_WHAT YOU HAVE TO DO_
Turn everything from the start of the entries down to the line containing "crucial to supporting vibrant, sustainable", both ends included, into a Markdown table with the columns "Row" and "Line." Skip any blank lines.

==== INPUT FOR THIS TASK ====

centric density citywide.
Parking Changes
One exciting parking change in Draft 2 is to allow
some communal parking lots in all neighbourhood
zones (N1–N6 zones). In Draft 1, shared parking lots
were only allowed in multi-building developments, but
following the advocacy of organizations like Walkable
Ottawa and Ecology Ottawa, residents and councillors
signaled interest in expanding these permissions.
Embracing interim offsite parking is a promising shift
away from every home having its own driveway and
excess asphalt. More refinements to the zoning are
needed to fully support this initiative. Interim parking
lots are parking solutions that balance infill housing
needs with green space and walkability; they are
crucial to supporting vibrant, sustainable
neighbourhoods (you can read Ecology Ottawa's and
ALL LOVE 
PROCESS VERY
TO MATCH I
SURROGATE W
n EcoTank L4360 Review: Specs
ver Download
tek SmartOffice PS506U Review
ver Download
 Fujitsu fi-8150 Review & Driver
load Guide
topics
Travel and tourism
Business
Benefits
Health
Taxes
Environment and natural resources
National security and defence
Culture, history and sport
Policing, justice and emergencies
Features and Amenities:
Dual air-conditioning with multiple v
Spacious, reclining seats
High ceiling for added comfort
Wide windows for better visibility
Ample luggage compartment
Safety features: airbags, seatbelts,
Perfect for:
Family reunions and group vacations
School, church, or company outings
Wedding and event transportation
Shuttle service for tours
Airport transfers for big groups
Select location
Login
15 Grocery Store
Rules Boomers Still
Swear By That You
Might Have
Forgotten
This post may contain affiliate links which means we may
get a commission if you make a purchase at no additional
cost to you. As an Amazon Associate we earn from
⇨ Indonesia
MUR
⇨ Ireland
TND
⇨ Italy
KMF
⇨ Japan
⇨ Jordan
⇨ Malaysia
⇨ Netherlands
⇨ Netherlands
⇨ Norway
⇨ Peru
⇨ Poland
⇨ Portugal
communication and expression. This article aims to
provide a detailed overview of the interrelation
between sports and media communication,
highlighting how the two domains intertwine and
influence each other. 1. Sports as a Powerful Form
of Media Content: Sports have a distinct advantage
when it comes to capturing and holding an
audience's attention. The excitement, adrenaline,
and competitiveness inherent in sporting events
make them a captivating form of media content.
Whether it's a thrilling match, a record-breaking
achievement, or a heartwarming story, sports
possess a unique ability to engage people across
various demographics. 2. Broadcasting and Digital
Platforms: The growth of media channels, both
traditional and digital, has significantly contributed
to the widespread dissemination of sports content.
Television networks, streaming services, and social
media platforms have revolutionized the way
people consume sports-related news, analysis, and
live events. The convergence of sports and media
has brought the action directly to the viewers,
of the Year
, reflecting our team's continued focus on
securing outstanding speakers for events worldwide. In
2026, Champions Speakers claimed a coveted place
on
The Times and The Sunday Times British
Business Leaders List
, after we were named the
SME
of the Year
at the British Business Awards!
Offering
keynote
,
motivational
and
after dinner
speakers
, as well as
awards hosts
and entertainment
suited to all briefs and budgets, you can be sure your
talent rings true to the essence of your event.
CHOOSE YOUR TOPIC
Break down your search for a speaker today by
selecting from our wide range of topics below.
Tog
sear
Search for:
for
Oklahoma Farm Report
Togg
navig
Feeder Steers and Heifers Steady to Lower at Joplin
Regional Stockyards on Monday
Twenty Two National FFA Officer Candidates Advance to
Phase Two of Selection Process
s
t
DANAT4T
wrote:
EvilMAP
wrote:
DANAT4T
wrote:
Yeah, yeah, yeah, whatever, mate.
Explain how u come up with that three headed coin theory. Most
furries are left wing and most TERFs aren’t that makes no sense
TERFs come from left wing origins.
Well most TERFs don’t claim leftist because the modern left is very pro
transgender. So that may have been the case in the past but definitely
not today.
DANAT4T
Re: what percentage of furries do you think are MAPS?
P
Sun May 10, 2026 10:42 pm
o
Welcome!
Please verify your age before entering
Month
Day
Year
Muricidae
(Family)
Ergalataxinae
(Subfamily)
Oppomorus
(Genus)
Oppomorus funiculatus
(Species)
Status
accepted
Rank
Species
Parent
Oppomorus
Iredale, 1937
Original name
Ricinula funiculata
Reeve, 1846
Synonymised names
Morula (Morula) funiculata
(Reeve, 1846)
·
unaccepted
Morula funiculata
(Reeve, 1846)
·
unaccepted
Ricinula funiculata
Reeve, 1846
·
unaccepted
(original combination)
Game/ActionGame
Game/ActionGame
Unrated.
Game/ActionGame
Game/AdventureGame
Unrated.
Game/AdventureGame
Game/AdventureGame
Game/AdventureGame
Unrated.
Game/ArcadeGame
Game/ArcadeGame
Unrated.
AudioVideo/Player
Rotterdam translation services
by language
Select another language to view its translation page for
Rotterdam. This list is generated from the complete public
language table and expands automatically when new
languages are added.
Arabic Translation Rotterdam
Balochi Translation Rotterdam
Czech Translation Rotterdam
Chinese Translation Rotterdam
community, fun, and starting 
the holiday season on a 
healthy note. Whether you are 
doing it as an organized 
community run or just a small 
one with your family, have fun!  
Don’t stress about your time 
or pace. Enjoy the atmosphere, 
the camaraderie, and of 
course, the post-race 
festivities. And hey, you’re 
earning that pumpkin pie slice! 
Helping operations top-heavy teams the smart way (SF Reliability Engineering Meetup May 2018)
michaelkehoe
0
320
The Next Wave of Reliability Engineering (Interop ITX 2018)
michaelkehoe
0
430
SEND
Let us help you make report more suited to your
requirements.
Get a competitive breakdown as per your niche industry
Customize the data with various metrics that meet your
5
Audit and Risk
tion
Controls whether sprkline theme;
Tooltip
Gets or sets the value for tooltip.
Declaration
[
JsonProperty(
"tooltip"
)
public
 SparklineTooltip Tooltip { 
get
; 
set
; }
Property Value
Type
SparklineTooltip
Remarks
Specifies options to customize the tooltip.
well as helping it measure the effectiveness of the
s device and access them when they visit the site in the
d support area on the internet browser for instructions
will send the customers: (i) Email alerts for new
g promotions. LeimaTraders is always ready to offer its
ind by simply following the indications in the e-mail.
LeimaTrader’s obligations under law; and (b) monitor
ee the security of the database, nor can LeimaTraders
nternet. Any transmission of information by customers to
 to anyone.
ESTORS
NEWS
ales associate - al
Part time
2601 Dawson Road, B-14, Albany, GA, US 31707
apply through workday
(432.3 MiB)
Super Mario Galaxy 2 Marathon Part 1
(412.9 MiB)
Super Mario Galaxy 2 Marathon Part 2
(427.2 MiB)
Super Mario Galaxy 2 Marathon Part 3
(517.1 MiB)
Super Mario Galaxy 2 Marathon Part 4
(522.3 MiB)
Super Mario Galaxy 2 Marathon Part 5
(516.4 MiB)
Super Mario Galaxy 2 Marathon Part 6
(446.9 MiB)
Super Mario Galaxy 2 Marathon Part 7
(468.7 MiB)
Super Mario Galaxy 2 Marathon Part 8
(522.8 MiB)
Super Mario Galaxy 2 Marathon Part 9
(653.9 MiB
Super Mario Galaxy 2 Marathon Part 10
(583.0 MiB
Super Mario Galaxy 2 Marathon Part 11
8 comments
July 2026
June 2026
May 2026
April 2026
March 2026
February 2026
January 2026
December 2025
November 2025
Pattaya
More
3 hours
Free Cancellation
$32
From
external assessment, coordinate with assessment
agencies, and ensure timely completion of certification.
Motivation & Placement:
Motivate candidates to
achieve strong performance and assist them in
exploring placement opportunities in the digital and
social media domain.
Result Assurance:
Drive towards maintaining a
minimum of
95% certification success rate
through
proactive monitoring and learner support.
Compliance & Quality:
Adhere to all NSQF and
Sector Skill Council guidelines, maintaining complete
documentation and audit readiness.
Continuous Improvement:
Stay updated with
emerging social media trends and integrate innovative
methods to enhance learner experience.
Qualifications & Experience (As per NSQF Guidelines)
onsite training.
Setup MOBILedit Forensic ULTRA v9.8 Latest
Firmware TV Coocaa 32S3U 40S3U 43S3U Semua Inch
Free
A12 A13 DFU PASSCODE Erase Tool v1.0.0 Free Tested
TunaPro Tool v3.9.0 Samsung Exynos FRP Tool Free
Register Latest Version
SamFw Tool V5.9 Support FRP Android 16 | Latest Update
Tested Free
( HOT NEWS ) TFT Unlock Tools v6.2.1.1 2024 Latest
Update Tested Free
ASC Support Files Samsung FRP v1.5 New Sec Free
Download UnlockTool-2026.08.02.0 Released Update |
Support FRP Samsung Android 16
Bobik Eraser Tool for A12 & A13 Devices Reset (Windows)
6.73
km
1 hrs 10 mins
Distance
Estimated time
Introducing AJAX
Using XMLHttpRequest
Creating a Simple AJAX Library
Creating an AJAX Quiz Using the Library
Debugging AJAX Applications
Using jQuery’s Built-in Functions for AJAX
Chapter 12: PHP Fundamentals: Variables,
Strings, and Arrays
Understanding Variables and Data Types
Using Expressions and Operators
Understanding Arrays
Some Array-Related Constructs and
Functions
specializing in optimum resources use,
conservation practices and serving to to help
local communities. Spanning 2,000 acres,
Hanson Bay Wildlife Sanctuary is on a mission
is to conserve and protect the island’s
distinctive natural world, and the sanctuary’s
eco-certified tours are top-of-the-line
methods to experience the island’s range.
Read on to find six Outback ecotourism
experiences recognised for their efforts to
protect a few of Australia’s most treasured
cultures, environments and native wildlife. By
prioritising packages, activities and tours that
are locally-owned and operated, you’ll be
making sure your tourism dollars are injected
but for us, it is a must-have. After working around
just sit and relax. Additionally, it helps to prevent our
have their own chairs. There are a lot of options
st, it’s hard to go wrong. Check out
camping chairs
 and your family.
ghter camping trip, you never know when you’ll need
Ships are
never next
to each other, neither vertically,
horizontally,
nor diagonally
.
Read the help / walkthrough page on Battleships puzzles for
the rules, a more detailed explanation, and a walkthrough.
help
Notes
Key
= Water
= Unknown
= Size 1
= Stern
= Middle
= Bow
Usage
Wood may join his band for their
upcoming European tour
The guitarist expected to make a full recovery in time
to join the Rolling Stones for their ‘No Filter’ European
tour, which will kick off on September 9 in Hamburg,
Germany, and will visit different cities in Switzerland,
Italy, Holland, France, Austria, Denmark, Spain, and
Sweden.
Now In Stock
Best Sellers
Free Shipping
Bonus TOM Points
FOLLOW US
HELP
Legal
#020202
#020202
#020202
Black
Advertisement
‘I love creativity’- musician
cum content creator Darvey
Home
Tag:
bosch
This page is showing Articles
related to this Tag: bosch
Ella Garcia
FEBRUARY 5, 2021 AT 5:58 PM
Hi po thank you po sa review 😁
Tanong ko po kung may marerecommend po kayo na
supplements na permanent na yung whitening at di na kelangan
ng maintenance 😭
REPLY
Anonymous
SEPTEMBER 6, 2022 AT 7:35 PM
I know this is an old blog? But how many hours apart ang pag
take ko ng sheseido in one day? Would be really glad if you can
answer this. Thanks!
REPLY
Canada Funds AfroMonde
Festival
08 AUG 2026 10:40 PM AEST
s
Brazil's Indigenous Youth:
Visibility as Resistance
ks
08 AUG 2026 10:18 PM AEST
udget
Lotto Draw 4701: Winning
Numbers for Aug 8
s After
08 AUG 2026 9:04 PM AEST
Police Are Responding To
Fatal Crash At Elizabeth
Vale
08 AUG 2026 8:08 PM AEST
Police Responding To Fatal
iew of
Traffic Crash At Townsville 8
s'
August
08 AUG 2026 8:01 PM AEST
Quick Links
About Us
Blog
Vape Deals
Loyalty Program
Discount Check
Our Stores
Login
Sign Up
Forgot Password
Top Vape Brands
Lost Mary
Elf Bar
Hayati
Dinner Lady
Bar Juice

====

_FINISHED TASK_
| Row | Line |
|---|---|
| 1 | centric density citywide. |
| 2 | Parking Changes |
| 3 | One exciting parking change in Draft 2 is to allow |
| 4 | some communal parking lots in all neighbourhood |
| 5 | zones (N1–N6 zones). In Draft 1, shared parking lots |
| 6 | were only allowed in multi-building developments, but |
| 7 | following the advocacy of organizations like Walkable |
| 8 | Ottawa and Ecology Ottawa, residents and councillors |
| 9 | signaled interest in expanding these permissions. |
| 10 | Embracing interim offsite parking is a promising shift |
| 11 | away from every home having its own driveway and |
| 12 | excess asphalt. More refinements to the zoning are |
| 13 | needed to fully support this initiative. Interim parking |
| 14 | lots are parking solutions that balance infill housing |
| 15 | needs with green space and walkability; they are |
| 16 | crucial to supporting vibrant, sustainable |